Gardner forecasts that that figure will increase to 25 percent by 2016, however.
We providers have also been seeing enormous increases in hacker attacks. Deutsche Telekom alone now registers up to 800,000 per day, and this figure is growing. Attackers’ aims are always the same: to penetrate a corporate network in order to plant malware and/or access personal data.

The nature of the threat has been changing

Until about one or two years ago, cyber criminals tended to be very selective in the data they were looking for, and thus they tended to prepare their attacks very carefully. Now, they simply (try to) breach firewalls and vacuum up all the data they can get, for later high-volume sales.
Companies today normally monitor their networks, try to detect attacks and then initiate countermeasures against the attacks they find.
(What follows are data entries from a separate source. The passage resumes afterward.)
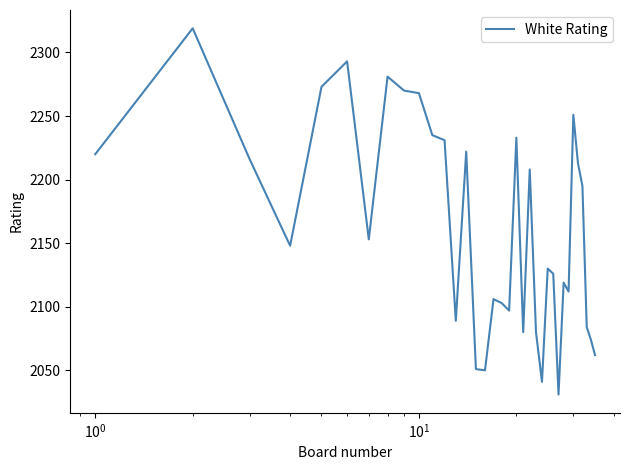

What is the difference between the maximum and minimum values?

288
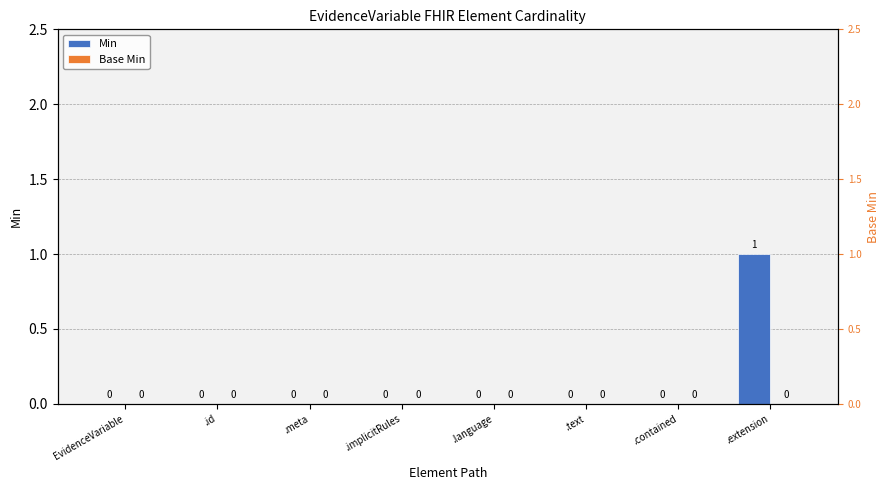

What is the label of the 4th bar from the right?

.language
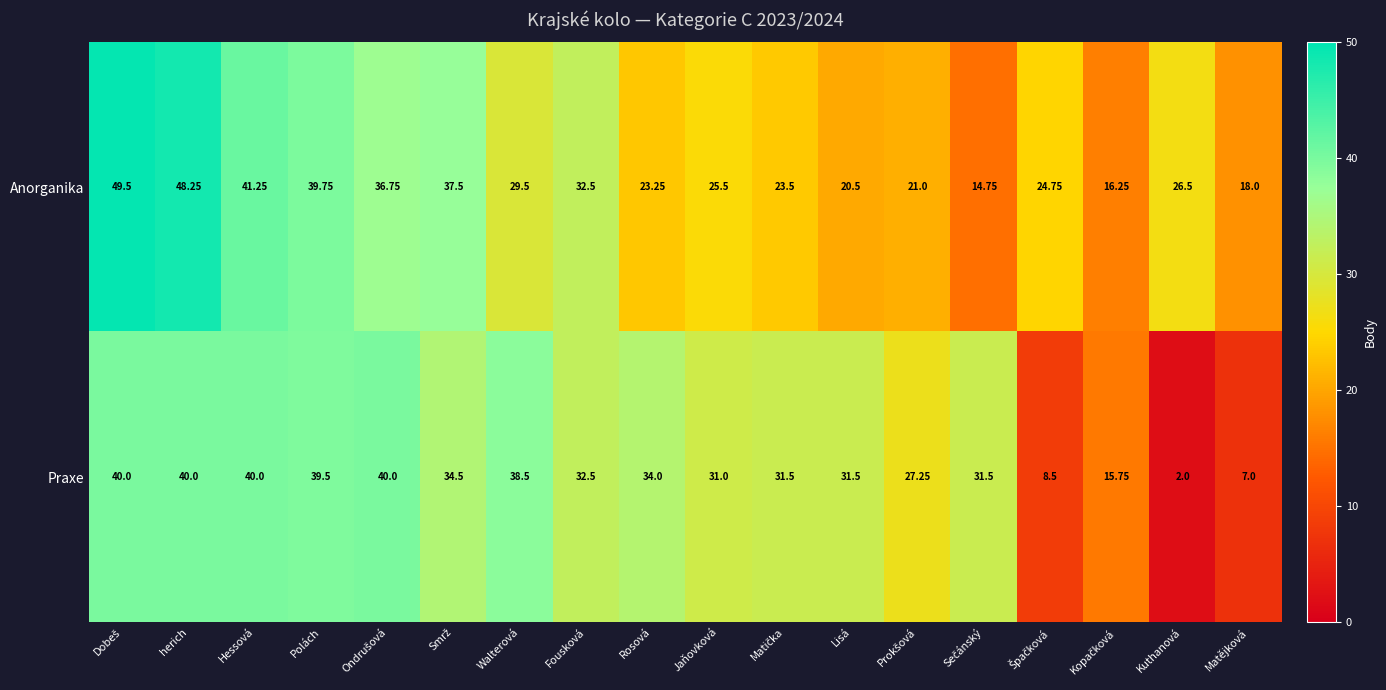

Which series has the widest spread of values?

Praxe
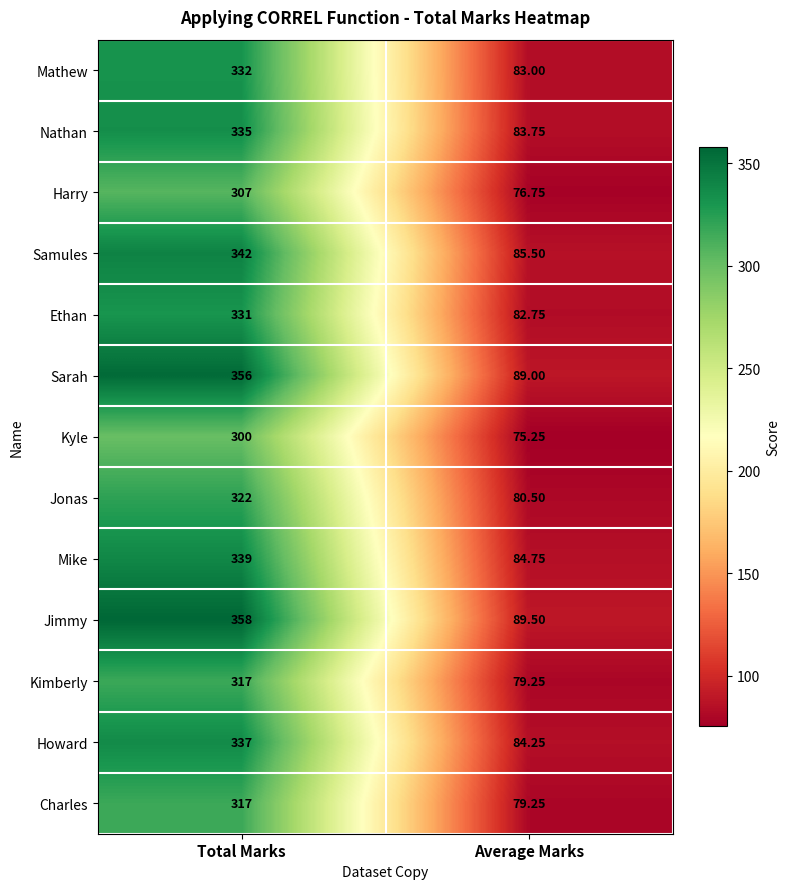

At which label does Mathew reach its minimum?

Average Marks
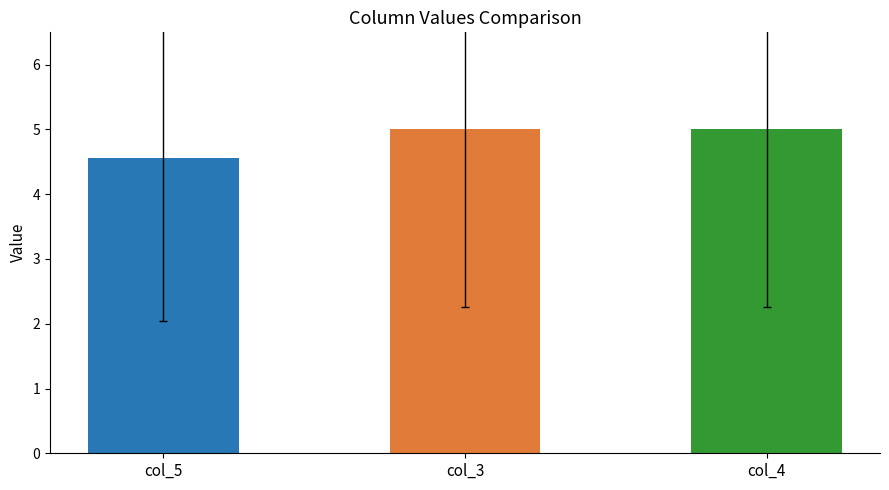

Does the chart contain any negative values?

No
As time goes by, it will become more and more important to be able to operate preventively. Many companies are realizing this, and are seeing real-time big data analysis as a key to prevention. Prevention in this case begins by being able to detect cyberattacks as they are developing.

Analysis software pays for itself in six months

Many companies shy away from using analysis software because of its supposedly prohibitive costs. At a recent security summit, Gartner noted that state-of-the-art cybersecurity tools now have to be considered basic requirements for just about any company. What is more, so Gartner, investments in high-quality analysis software tend to pay for themselves within just six months. This accords with our own experience as providers. Needless to say, the software in question has to be properly tailored to the task at hand.

The more the better

The motto “the more the better” doesn’t always hold up. In this case, it does. The more relevant data one has, the better perspective one can have of the cyber threats out there. With big data techniques, companies can comprehensively analyze their external and internal data and identify critical interrelationships.

To date, many companies have relied on silo-based eavesdropping or detection systems that have been optimized for specific types of cases, such as data loss, financial transactions or access by individual users.
The new aspect with big data analysis is that it can look at data sets in their entirety – in real time. In the process, it links the data produced by eavesdropping systems with all available context data. The aim of this approach is early detection – and even defense – before attacks even occur.

Cyber defense begins in the mind

Off-the-shelf software is definitely not the answer. To succeed in this area, companies have to begin by carefully analyzing their own infrastructures and rethinking things from the ground up. It takes an open mind to close a security gap. And a company’s rethink has to extend to its corporate culture. Just by way of example: when users don’t change their passwords at regular intervals, and do start using passwords such as “password,” the doors are wide open for cyber criminals, and even the best defenses won’t be able to close them.